The use of blue/green screen (behind the scene shots showed in the credits) to create the 1960’s era was reminiscence of the films that were made then. It was an interesting touch though not sure if it was intentional. The silent/Charlie Chaplin films touch was an honest attempt at comedy though it failed to impress. Computer generated graphics used to depict the Bombay of 1960s were average but got the job done and didn’t detract from the story. Shahid Kapoor as Govind was adorable though the chemistry he shared with Priyanka Chopra seemed a little forced. There were plenty of cute moments but you don’t feel bad when things go awry. Prachi Desai as Maahi was surprisingly good and effective.
2012 was all about social media and getting drunk. I loved the way social networks i.e BBM, facebook, twitter etc. were used in this era, bringing people close or breaking their hearts. Unfortunately the highlight was the chemistry between Shahid Kapoor and Neha Sharma when they are breaking up. That’s never a good thing for a love story. And seriously there is more to 2012 than falling in love overnight while being drunk (remember Ek Main Aur Ek Tu).
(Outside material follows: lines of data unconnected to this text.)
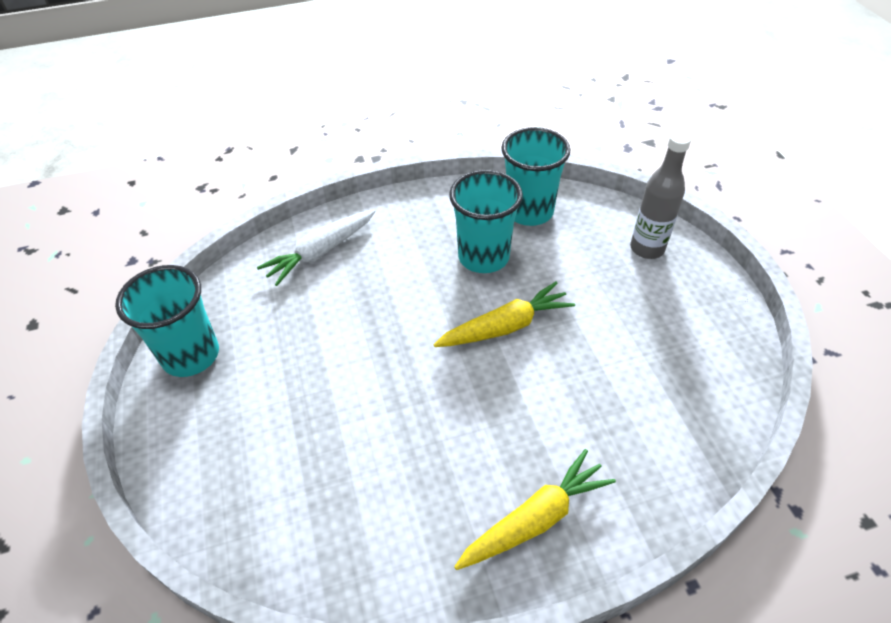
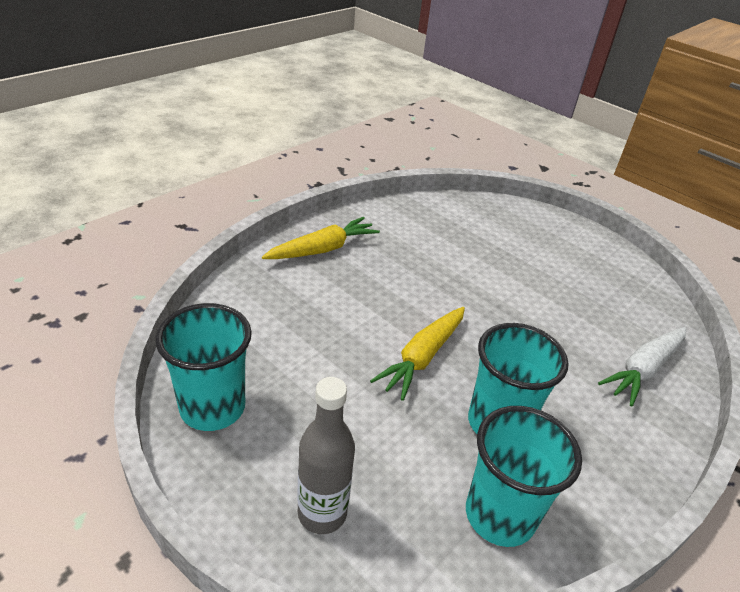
camera: 145 degrees right, 10 degrees down
(191, 355) = (617, 265): turquoise cup -> turquoise cup (212, 407)
(321, 252) = (643, 369): white carrot -> white carrot turned 150 degrees counterclockwise
(535, 519) = (323, 249): yellow carrot -> yellow carrot turned 150 degrees counterclockwise

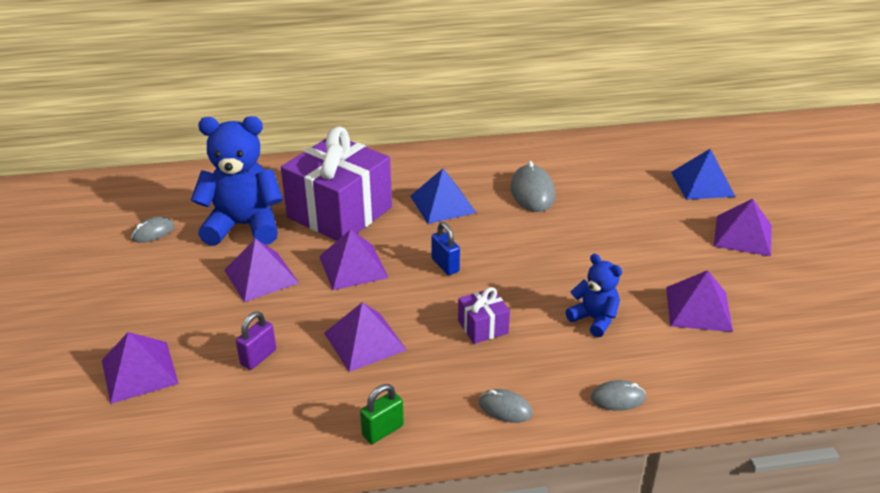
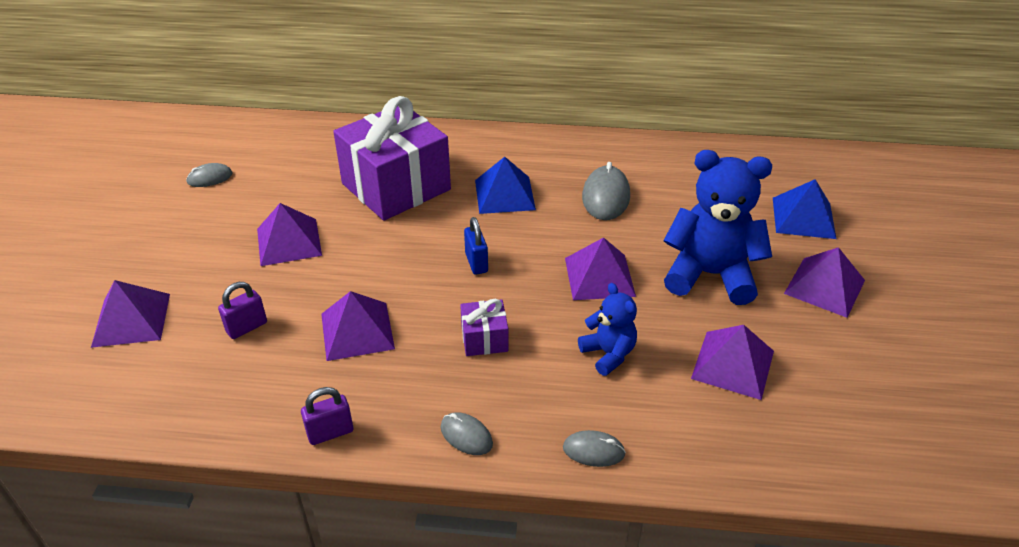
camera: 15 degrees right, 5 degrees up
(244, 226) = (297, 186): blue teddy bear -> blue teddy bear (710, 275)
(353, 267) = (382, 248): purple pyramid -> purple pyramid (599, 277)
(383, 430) = (330, 433): green padlock -> purple padlock

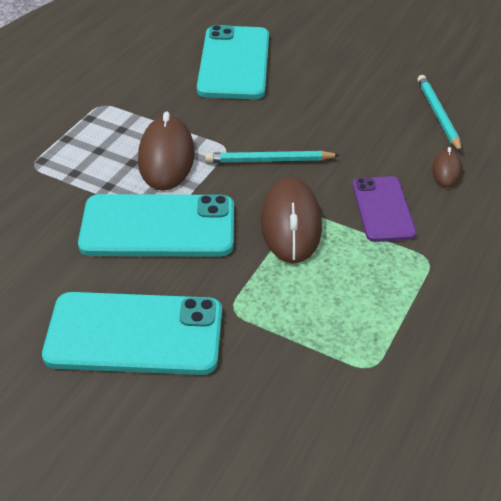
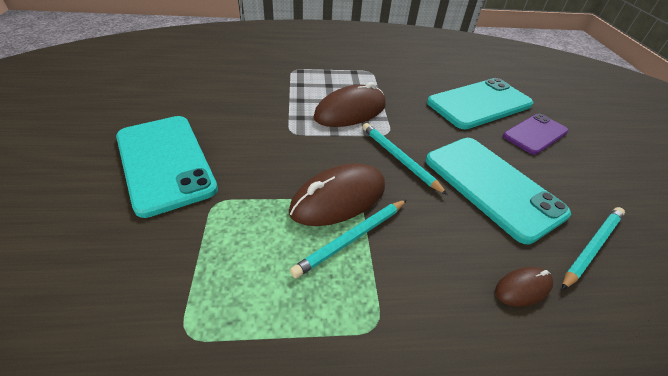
camera: 55 degrees right, 0 degrees up
(158, 227) = (279, 133): turquoise phone -> turquoise phone (491, 186)
(342, 236) = (352, 238): none -> turquoise pencil
(383, 209) = (414, 255): purple phone -> purple phone (535, 134)

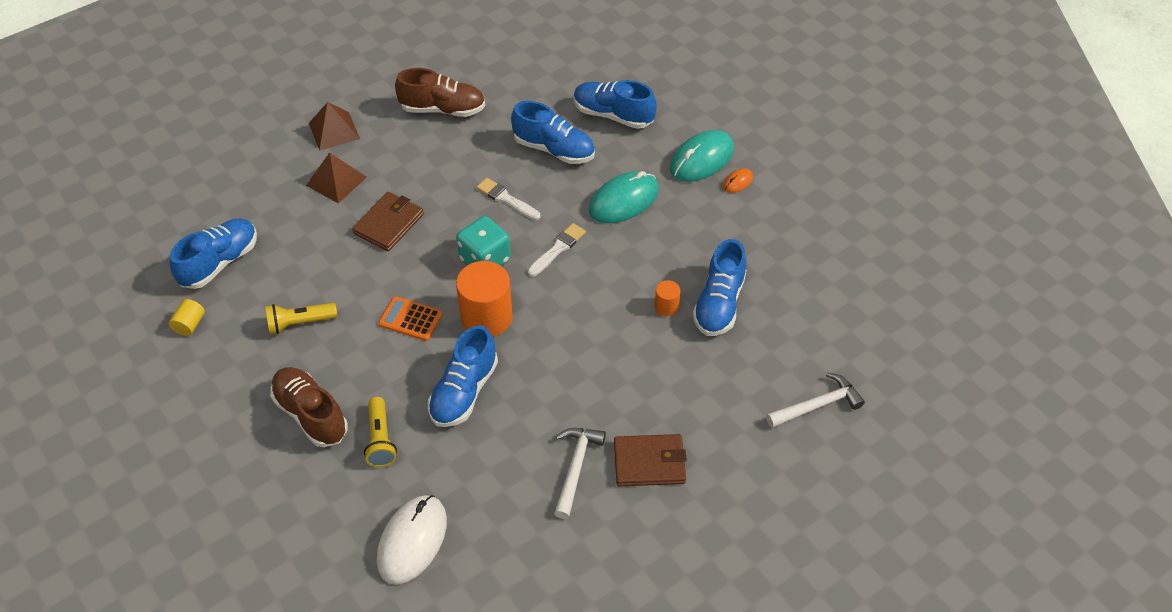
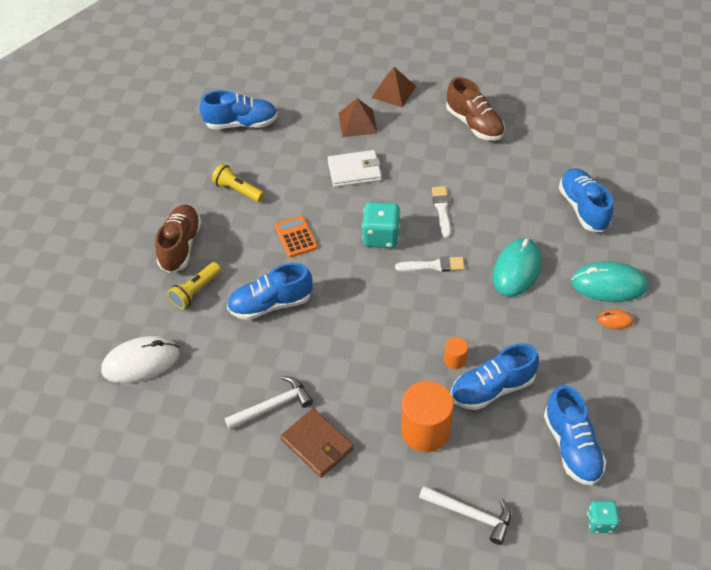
camera: 50 degrees right, 0 degrees up
(190, 324) = (186, 146): yellow cylinder -> none
(389, 224) = (354, 171): brown wallet -> white wallet
(486, 317) = (338, 272): orange cylinder -> orange cylinder (425, 430)
(554, 149) = (513, 201): blue shoe -> blue shoe (572, 446)
(624, 200) = (516, 269): turquoise mouse -> turquoise mouse turned 75 degrees counterclockwise
(899, 330) = (600, 522): none -> turquoise dice

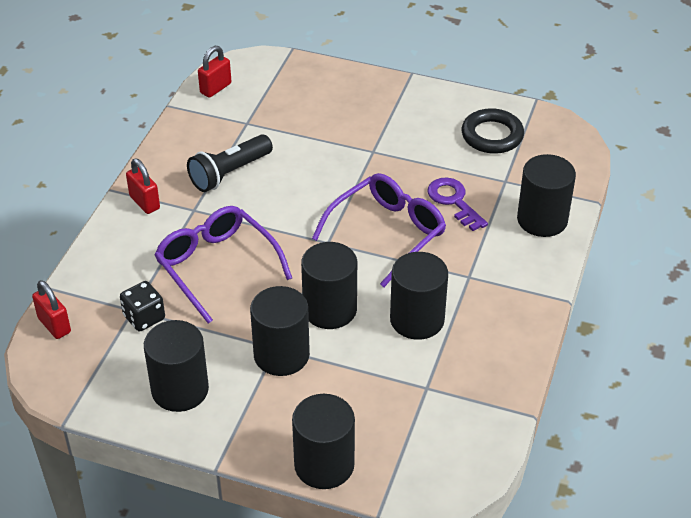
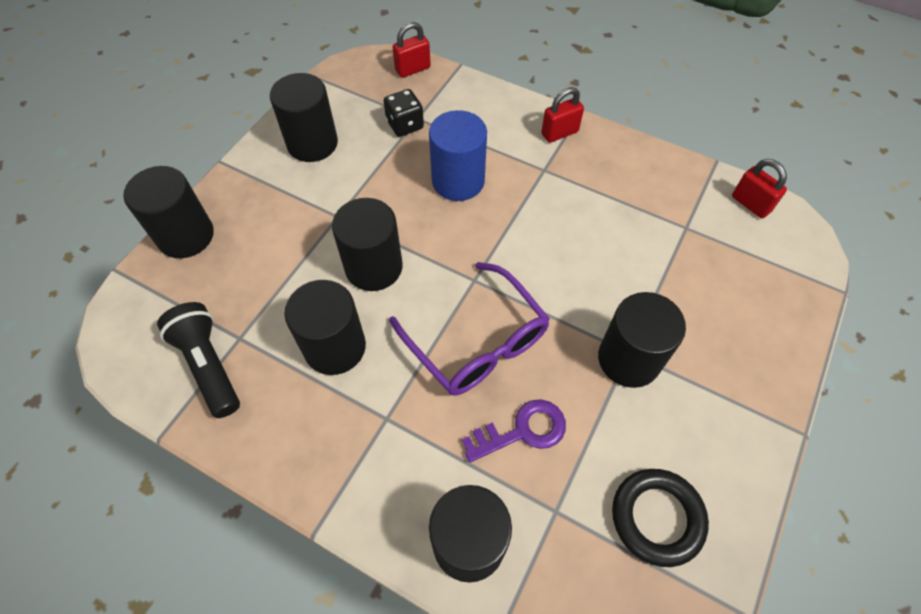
camera: 100 degrees right, 15 degrees up
(216, 266) = (458, 181): purple glasses -> blue cylinder
(229, 173) = (598, 203): black flashlight -> black flashlight (209, 365)
(281, 355) = (326, 219): black cylinder -> black cylinder (629, 359)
Javed was by far the best character in the film. It was well written and brilliantly presented onscreen helped along the way with some slightly cheesy but funny poetry. The chemistry between Shahid Kapoor and Priyanka Chopra was funny, lovable and heartwarming. Apart from unnecessary songs and (some) dialogues, this love story was the best of the three. You laugh along with them and even feel their despair when they cry.
Even with its slow pace, I didn’t mind the way the film was edited by Amitabh Shukla. . Cinematography by Sunil Patel was well balanced with good camera work and well-designed sets. The music and background score were annoying and repetitive. Costumes weren’t outlandish, which was a welcome change from other similar films.
It’s hard enough to get a love story right nowadays and it’s understandable that trying to tell three in one film wasn’t going to be easy. The problem doesn’t lie with the concept but the way it’s presented to the audience with its rough edges. In the end, yet another below-average Hindi film made a lot of promises but fell short in most of them.